*Required work:* Filter these entries down to the lines that hold the word "thumb", and show each of them.

*Recorded information:*
• • •

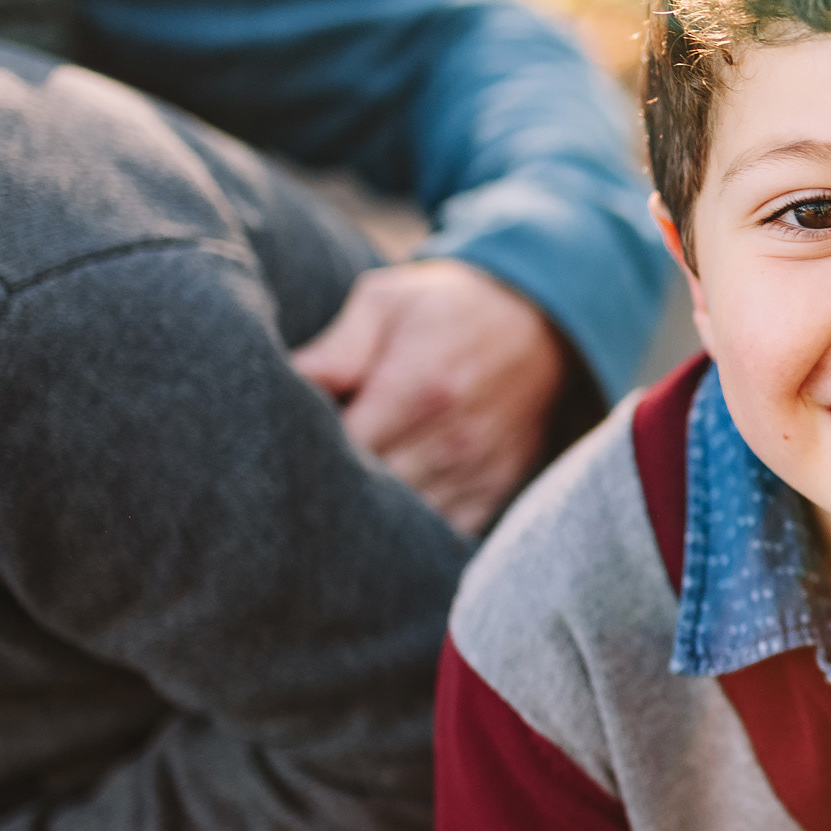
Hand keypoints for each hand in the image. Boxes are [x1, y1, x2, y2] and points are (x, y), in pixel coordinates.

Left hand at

• • •

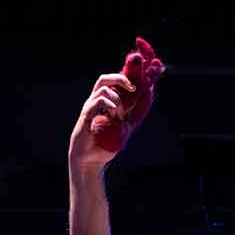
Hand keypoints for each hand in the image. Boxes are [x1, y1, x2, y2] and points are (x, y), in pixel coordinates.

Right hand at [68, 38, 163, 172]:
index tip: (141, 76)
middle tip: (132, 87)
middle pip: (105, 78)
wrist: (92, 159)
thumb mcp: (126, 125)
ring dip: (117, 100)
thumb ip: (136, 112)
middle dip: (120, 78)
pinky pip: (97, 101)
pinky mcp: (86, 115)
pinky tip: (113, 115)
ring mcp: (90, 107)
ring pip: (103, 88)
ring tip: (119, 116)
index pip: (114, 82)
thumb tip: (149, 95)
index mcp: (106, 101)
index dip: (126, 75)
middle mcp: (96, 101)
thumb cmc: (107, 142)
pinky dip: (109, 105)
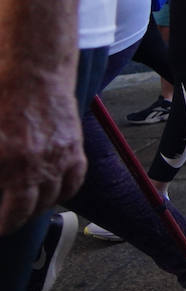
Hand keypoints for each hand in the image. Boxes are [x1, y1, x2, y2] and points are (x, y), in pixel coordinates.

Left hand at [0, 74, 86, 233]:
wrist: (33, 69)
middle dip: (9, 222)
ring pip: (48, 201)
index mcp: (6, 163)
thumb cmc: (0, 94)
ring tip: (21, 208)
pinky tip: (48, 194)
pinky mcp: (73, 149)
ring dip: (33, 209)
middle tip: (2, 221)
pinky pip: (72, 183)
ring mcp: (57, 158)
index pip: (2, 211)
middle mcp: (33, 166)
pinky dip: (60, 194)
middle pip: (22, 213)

• • •

*Exercise solution:*
thumb mcp: (126, 125)
thumb ip: (136, 112)
thumb tip: (149, 95)
thumb cmc: (107, 142)
thumb cmc: (0, 94)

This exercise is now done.